PROBLEM STATEMENT:
Out of the material that follows, write out exactly the lines from the line with "table_cell [93, 1047, 523, 1155]" to the line with "table_cell [524, 938, 635, 1046]", both ends included, and no others.
※ ※ ※
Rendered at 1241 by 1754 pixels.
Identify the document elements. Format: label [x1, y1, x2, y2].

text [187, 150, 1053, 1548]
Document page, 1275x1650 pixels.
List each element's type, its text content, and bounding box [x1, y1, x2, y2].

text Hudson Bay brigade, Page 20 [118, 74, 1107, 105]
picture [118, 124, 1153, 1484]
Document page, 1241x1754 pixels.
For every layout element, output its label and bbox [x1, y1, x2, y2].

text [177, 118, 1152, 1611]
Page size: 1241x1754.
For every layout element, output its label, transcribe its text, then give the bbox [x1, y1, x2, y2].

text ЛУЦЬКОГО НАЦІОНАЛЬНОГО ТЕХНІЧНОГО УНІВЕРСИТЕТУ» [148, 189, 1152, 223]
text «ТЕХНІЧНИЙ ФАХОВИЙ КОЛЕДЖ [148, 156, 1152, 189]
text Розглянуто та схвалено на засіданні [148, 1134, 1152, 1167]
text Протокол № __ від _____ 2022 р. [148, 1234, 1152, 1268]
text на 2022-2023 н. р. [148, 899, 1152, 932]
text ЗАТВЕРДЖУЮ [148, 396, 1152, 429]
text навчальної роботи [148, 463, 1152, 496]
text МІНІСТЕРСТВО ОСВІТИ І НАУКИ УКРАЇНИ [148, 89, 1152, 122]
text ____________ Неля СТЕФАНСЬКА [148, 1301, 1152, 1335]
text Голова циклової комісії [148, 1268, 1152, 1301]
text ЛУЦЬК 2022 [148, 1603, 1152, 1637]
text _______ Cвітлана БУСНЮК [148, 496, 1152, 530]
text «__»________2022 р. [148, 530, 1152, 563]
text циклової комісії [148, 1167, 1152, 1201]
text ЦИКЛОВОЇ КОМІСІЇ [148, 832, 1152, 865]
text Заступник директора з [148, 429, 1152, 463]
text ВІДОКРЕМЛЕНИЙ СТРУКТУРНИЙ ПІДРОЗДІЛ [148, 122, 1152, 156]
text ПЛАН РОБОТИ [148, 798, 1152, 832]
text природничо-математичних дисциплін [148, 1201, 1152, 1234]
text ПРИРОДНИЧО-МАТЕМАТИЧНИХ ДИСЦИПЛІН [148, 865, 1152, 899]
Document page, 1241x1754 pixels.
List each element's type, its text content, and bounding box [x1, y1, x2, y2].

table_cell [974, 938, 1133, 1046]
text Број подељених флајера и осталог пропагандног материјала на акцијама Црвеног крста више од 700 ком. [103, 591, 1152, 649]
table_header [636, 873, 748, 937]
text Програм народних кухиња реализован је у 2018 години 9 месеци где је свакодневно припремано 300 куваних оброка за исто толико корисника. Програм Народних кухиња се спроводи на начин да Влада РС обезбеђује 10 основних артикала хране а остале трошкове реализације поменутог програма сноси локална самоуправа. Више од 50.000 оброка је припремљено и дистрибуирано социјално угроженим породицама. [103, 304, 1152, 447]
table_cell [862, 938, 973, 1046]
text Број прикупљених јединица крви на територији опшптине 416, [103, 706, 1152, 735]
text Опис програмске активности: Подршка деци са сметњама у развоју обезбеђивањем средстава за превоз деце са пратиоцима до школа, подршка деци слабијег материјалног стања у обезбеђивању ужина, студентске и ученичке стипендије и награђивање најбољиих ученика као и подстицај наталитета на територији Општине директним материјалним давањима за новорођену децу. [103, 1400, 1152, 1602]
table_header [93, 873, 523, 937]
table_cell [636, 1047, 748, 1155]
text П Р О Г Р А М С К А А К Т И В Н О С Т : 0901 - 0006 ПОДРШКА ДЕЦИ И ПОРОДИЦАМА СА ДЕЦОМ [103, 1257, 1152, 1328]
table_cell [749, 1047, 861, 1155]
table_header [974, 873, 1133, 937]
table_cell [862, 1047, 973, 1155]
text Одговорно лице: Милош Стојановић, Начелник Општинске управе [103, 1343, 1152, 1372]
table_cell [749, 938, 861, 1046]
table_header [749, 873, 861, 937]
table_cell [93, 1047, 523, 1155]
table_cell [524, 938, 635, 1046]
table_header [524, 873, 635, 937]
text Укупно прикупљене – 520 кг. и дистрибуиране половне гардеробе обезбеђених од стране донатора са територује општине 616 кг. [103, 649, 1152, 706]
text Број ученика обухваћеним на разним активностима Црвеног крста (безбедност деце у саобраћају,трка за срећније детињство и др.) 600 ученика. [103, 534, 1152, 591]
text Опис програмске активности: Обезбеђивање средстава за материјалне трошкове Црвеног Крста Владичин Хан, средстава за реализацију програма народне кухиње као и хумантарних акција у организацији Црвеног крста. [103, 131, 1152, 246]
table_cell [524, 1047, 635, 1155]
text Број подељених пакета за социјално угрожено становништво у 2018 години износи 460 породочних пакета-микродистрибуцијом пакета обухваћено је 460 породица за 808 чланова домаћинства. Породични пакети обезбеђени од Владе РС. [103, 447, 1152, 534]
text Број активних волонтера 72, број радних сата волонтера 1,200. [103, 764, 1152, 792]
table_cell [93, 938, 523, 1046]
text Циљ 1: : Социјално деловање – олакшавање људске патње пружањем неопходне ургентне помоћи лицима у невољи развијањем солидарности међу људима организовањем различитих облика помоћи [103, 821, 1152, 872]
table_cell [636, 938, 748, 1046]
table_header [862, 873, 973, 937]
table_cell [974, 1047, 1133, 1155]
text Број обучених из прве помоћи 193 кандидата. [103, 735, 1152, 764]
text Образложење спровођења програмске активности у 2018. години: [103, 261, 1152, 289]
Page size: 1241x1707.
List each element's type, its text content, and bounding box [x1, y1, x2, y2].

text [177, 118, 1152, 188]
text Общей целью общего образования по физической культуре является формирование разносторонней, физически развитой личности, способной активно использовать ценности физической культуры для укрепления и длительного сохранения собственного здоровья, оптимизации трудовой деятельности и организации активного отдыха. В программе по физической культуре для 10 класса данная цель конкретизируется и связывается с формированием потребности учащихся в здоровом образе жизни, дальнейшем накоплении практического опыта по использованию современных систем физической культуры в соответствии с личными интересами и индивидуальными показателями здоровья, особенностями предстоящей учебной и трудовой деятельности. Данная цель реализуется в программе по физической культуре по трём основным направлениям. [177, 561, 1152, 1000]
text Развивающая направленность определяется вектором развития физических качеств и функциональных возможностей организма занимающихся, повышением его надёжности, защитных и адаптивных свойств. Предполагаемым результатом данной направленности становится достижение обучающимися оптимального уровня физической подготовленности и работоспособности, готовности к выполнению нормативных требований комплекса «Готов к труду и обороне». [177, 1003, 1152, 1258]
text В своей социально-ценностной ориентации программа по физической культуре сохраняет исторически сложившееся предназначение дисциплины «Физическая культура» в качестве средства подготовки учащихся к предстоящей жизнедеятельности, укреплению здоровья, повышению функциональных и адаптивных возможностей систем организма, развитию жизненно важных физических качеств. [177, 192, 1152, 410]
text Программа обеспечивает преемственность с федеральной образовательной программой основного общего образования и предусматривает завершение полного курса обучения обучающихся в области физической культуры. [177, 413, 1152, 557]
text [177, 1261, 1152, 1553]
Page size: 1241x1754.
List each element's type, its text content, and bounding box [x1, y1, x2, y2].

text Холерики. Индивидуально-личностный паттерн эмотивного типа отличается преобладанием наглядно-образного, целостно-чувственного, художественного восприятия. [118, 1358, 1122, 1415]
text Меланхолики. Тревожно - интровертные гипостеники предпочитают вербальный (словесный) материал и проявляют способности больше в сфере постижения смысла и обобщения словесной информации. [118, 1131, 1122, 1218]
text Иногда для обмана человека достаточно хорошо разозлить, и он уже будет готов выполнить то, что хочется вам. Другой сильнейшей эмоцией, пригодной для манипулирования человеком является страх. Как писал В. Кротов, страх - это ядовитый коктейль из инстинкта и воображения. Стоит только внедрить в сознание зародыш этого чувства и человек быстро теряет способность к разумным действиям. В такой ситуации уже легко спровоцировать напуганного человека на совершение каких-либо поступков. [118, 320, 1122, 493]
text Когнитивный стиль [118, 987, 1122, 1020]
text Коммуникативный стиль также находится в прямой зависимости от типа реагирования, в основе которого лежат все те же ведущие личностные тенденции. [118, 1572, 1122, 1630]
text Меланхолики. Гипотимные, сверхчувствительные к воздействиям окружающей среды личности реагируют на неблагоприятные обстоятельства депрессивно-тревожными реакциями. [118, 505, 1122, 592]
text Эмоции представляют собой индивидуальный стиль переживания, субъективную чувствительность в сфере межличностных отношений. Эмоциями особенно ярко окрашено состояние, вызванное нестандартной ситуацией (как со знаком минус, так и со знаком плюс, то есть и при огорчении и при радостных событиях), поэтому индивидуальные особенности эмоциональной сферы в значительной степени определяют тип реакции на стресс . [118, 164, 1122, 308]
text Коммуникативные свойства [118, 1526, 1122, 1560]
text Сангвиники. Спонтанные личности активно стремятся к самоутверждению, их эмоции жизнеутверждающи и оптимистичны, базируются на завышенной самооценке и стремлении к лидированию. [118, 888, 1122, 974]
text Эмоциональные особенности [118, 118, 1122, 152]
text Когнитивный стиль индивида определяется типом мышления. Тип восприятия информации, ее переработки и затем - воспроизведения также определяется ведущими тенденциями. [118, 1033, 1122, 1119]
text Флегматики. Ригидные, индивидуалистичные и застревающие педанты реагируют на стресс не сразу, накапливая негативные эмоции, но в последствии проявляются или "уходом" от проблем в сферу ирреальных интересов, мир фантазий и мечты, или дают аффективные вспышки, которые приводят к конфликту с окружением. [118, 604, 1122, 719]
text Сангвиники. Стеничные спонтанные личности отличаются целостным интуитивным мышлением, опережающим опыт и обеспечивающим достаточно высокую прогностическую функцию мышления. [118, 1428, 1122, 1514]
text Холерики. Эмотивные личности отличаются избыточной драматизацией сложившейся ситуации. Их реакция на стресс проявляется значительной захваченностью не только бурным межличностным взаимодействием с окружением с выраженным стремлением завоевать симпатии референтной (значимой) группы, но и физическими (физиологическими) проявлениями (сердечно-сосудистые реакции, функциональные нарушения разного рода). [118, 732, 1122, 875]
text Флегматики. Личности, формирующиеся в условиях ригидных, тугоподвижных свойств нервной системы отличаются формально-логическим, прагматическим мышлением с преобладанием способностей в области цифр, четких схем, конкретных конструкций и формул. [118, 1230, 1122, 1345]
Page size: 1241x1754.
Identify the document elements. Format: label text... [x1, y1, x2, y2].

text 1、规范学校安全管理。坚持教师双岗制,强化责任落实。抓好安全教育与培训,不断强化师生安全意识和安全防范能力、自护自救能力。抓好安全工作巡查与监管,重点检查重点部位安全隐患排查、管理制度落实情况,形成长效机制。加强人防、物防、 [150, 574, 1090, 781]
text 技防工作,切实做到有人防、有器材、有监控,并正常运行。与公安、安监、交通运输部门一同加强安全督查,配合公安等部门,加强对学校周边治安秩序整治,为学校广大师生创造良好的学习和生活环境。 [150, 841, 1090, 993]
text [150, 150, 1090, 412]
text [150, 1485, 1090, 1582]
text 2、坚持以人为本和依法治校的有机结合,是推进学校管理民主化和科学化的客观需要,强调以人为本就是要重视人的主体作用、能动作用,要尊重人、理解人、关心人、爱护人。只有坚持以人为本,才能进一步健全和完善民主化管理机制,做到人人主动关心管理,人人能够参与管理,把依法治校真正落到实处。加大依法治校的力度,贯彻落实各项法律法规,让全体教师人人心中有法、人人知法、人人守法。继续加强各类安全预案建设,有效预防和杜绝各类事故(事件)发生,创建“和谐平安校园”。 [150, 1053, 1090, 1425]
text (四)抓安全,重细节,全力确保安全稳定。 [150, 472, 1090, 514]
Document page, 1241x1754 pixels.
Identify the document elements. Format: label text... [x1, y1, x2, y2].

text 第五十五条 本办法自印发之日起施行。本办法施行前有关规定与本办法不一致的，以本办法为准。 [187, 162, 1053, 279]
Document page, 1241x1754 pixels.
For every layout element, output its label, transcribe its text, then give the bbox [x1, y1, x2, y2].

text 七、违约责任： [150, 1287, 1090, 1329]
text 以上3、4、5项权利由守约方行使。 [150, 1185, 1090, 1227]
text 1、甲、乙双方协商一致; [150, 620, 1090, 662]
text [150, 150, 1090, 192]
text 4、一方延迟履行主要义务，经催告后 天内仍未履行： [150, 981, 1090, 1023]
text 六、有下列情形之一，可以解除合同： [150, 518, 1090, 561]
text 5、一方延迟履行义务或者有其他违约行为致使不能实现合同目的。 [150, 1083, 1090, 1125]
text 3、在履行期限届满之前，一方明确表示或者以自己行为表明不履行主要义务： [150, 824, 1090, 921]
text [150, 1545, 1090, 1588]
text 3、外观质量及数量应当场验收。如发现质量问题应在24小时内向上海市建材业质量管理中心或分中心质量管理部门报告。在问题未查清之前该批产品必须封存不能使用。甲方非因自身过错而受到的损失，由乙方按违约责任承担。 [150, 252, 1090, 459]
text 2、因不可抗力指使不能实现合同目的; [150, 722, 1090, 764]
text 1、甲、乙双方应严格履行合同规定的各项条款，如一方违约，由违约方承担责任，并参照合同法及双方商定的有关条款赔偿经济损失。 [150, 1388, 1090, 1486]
※ ※ ※
THE COMPLETED TASK:
table_cell [93, 1047, 523, 1155]
table_cell [524, 938, 635, 1046]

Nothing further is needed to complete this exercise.